In fact the motivating discrete example gives us much of the machinery we will actually need. Recall that when we define probability distributions for continuously-valued random variables we need a different plan of attack than for discrete RVs. Whereas for the discrete case, it is enough to specify the probability of each outcome, for a continuous random variable, we have to specify the probabilities of intervals, and take care that they have the obvious additive and nesting properties that we want. Taking the integral (whether Riemannian or Lebesgue) of a so-called density function is a natural way to do this.

Similarly here, we build up from small time intervals. The first remark is this: it is natural that the expected number of arrivals in the first minute is equal to the expected number of arrivals in the second minute. After all, we are considering the most general process possible. If there are an infinite number of potential arriving agents, then behaviour in the first minute should be independent and equal (in distribution) to behaviour in the second minute. We can naturally extend this idea to a linear relation. If $N_s$ is the number of arrivals in the time [0,s], then we should have $\mathbb{E}N_s=\lambda s$, where $\lambda$ is some constant of proportionality, equal to $\mathbb{E}N_1$.

The key remark is that as $s\rightarrow 0$, $\mathbb{P}(N_s=1)$ becomes small, and $\mathbb{P}(N_s\geq 2)$ becomes very small. In fact it suffices that $\mathbb{P}(N_s \geq 2)=o(s)$, as this implies:

$\mathbb{P}(N_s=0)=1-\lambda s+o(s),\quad \mathbb{P}(N_s=1)=\lambda s+o(s).$

Note that we are not currently attempting a formal construction of the process. As always, finding a probability space with enough freedom to equip a continuous process is a fiddly task. We are for now just trying to work out what the distribution of the holding times between arrivals should be. There are obvious advantages to defining the process as a collection of iid random variables, for example that we can construct it on a product space.

To do this, we split the time interval [0,1] into blocks

$[0,1]=[0,\frac{1}{n}]\cup[\frac{1}{n},\frac{2}{n}]\cup\ldots\cup[\frac{n-1}{n},1]$

So the probability that someone arrives in the time $[\frac{k}{n},\frac{k+1}{n}]$ is $\frac{\lambda}{n}$. So

$\mathbb{P}(\text{no-one arrives in time }[0,1])=(1-\frac{\lambda}{n})^n\approx e^{-\lambda}.$

As we are working in an $n\rightarrow\infty$ regime, we can replace 1 by general time t, to obtain:

$\mathbb{P}(\text{no-one arrives in time }[0,t])=(1-\frac{\lambda t}{n})^n\approx e^{-\lambda t}.$

So the distribution function of the first arrival time is $F(t)=1-e^{-\lambda t}$ in the conventional notation.
Thus $X_1\sim \text{Exp}(\lambda)$.

However, to emphasis how useful the infinitissimal definition is for actual problems, consider these examples.

1) If we have two arrivals processes at the same object, for example arriving from the left and the right at the same shop, say with rates $\lambda,\mu$, then we want to show that the first arrival time is still exponential. Because of the linearity of expectation property, it is clearly from the definition that the total arrivals process is Poisson with rate $\lambda+\mu$, and so the result follows. Showing this by examining the joint distribution of two exponential random variables is also possible, but much less elegant.

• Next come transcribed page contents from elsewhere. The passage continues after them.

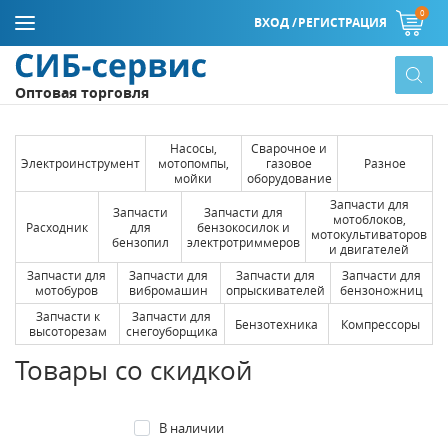
0
ВХОД /
РЕГИСТРАЦИЯ
Оптовая торговля
Насосы,
Сварочное и
Электроинструмент
мотопомпы,
газовое
Разное
мойки
оборудование
Запчасти для
Запчасти
Запчасти для
мотоблоков,
Расходник
для
бензокосилок и
мотокультиваторов
бензопил
электротриммеров
и двигателей
Запчасти для
Запчасти для
Запчасти для
Запчасти для
мотобуров
вибромашин
опрыскивателей
бензоножниц
Запчасти к
Запчасти для
Бензотехника
Компрессоры
высоторезам
снегоуборщика
Товары со скидкой
В наличии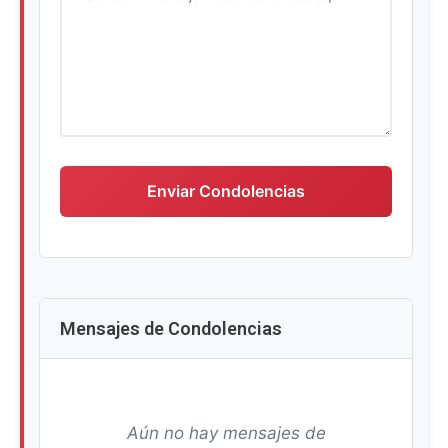
Escriba su mensaje de condolencias
Enviar Condolencias
Mensajes de Condolencias
Aún no hay mensajes de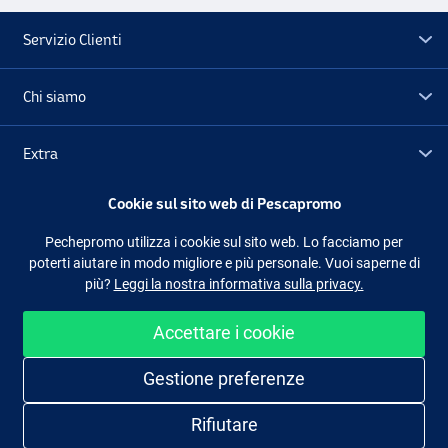
Servizio Clienti
Chi siamo
Extra
Cookie sul sito web di Pescapromo
Outlet
Pechepromo utilizza i cookie sul sito web. Lo facciamo per
poterti aiutare in modo migliore e più personale. Vuoi saperne di
Seguici
Facebook
Instagram
più?
Leggi la nostra informativa sulla privacy.
Accettare i cookie
Shopping facile e sicuro
Gestione preferenze
Rifiutare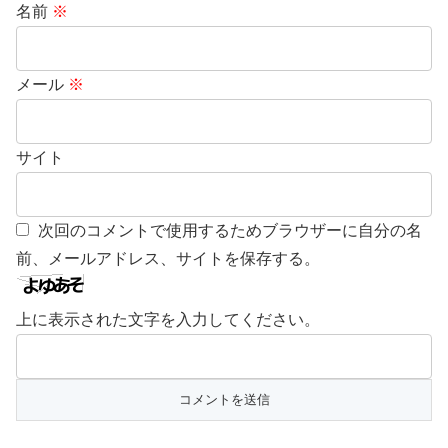
名前
※
メール
※
サイト
次回のコメントで使用するためブラウザーに自分の名
前、メールアドレス、サイトを保存する。
上に表示された文字を入力してください。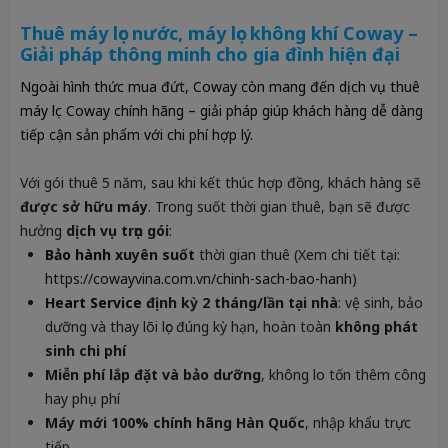
Thuê máy lọc nước, máy lọc không khí Coway –
Giải pháp thông minh cho gia đình hiện đại
Ngoài hình thức mua đứt, Coway còn mang đến
dịch vụ thuê
máy lọc Coway chính hãng
– giải pháp giúp khách hàng dễ dàng
tiếp cận sản phẩm với chi phí hợp lý.
Với gói thuê 5 năm, sau khi kết thúc hợp đồng, khách hàng sẽ
được sở hữu máy
. Trong suốt thời gian thuê, bạn sẽ được
hưởng
dịch vụ trọn gói
:
Bảo hành
xuyên suốt
thời gian thuê (Xem chi tiết tại:
https://cowayvina.com.vn/chinh-sach-bao-hanh
)
Heart Service
định kỳ 2 tháng/lần tại nhà
: vệ sinh, bảo
dưỡng và thay lõi lọc đúng kỳ hạn, hoàn toàn
không phát
sinh chi phí
Miễn phí lắp đặt và bảo dưỡng
, không lo tốn thêm công
hay phụ phí
Máy mới 100% chính hãng Hàn Quốc
, nhập khẩu trực
tiếp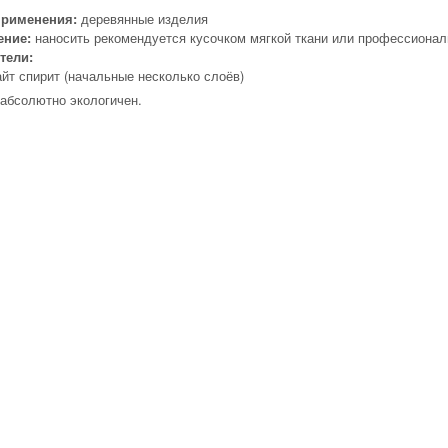
применения:
деревянные изделия
ение:
наносить рекомендуется кусочком мягкой ткани или профессионал
тели:
йт спирит (начальные несколько слоёв)
абсолютно экологичен.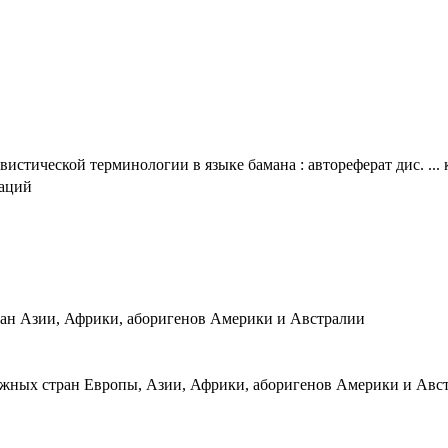
тической терминологии в языке бамана : автореферат дис. ... к
таций
ан Азии, Африки, аборигенов Америки и Австралии
ежных стран Европы, Азии, Африки, аборигенов Америки и Авст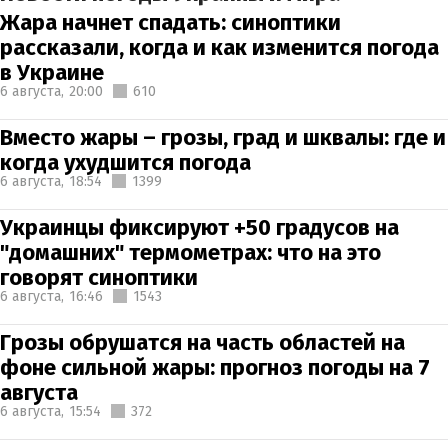
Жара начнет спадать: синоптики
рассказали, когда и как изменится погода
в Украине
6 августа,
20:00
610
Вместо жары – грозы, град и шквалы: где и
когда ухудшится погода
6 августа,
18:54
1399
Украинцы фиксируют +50 градусов на
"домашних" термометрах: что на это
говорят синоптики
6 августа,
16:46
1543
Грозы обрушатся на часть областей на
фоне сильной жары: прогноз погоды на 7
августа
6 августа,
15:54
372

2) Similarly, if we have two shops, A and B, and each arriving person chooses one at random, then the first arrival time at A is: with probability 1/2 distributed as Exp($\lambda$), with probability 1/4 as $\Gamma(2,\lambda)$, and so on. A fairly non-trivial calculation is required to show that this is the same as $Exp(\frac{1}{2}\lambda)$, whereas this follows almost instantly using the the infinitissimal definition.

Moral: with the infinitissimal case, the difficulties are all in the probability space. However, once we have settled those problems, everything else is nice as the key property is linear. Whereas for a construction by iid jump times, the existence and well-definedness is clear, but even for a distribution as tractable as the exponential random variable, manipulation can be tricky.